Stalled Amyloid-β Production as a Contributing Cause of Alzheimer's Disease
It took twenty years of work and enormous expenditure, but the most recent immunotherapies targeting amyloid-β are capable of clearing most of this form of amyloid from the brain. Unfortunately, this class of therapy produces very little gain for patients in the later stages of Alzheimer's disease. This may be because the amyloid cascade hypothesis should be interpreted to mean that amyloid-β plays no great role in the pathology of the later stages of Alzheimer's disease, it only sets the stage for neuroinflammation and tau aggregation, and it is those mechanisms that destroy the brain and kill patients. It remains to be seen as to whether these therapies can produce even modest gains in the early stages of the condition, acting in a more preventative mode to stop the development of later pathology.
The poor results for technically successful immunotherapies are spurring a greater interest in alternative mechanisms in the research community, continuing the trend started by frustration with the slow progress towards effective amyloid clearance. There are many programs, hypotheses, and mechanistic targets in search of support for the development of potential new therapies. They tend to keep a focus on the known molecular biochemistry surrounding amyloid-β, but bring new interpretations to the table. Today's research materials are an example of the type, reintepreting the role of γ-secretase in the production of amyloid-β as a crucial part of disease progression. As with all of the other novel ideas, the only real way to determine the importance of this mechanism is to build therapies and try them in patients. The mouse models of Alzheimer's disease have historically told us little about whether any given mechanism is actually important in our own species.

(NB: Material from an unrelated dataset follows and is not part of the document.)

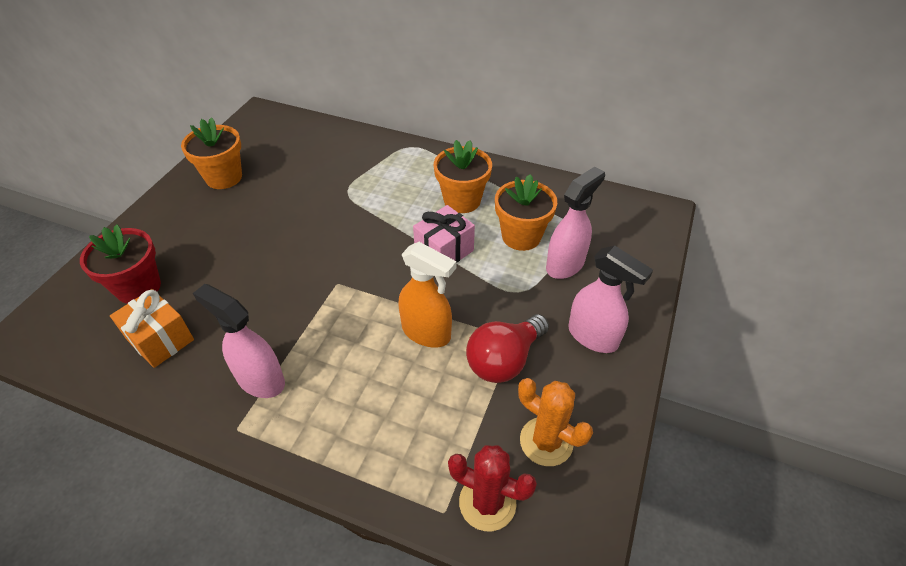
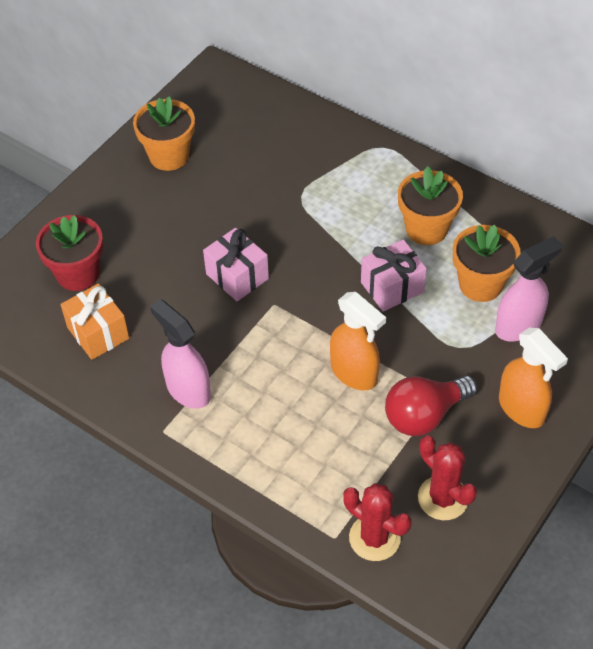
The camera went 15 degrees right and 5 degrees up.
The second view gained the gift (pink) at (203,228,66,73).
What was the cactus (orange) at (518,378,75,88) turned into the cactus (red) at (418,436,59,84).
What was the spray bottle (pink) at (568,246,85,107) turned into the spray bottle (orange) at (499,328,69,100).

Study suggests stalled amyloid protein production drives Alzheimer's disease
For several decades, researchers studying Alzheimer's disease have been working to understand the 'amyloid cascade hypothesis', which proposes that a buildup of amyloid-β (Aβ) proteins kickstarts a cascade of events that leads to neurodegeneration and dementia. Despite advances in understanding the mutations that lead to Aβ aggregation, uncertainties about the assembly of neurotoxic Aβ proteins remain. Moreover, clinical trials of treatments targeting Aβ protein or its aggregates have only been modestly effective, prompting a re-evaluation of Aβ as the primary driver of the Alzheimer's disease process.
Increasing focus is now being placed on the production of Aβ - a process called proteolysis, during which a precursor protein called amyloid precursor protein (APP) is trimmed by an enzyme called gamma-secretase (γ-secretase). Researchers have previously shown that mutations found in early-onset familial Alzheimer's disease (FAD) prevent γ-secretase from trimming APP effectively, leading to a build-up of lengthy forms of APP/Aβ intermediates. During proteolysis, the γ-secretase enzyme binds together in a complex initially with APP and then with subsequent intermediate forms of the protein as it is trimmed. Researchers have now further assessed mutations in γ-secretase, showing that they increase the stability of enzyme-substrate complexes. This result makes sense alongside initial proteolysis analysis, which suggests the proteolytic process had stalled.
"We've shown that these mutations lead to stalled proteolysis and stabilize the enzyme with its substrate in an intermediate form. These findings are in keeping with our 'stalled complex' hypothesis, where it is these enzyme-substrate complexes that trigger neurodegeneration even in the absence of amyloid beta-protein production. We propose that γ-secretase activators that can rescue stalled proteolysis could complement treatments targeting other Alzheimer's-associated pathways."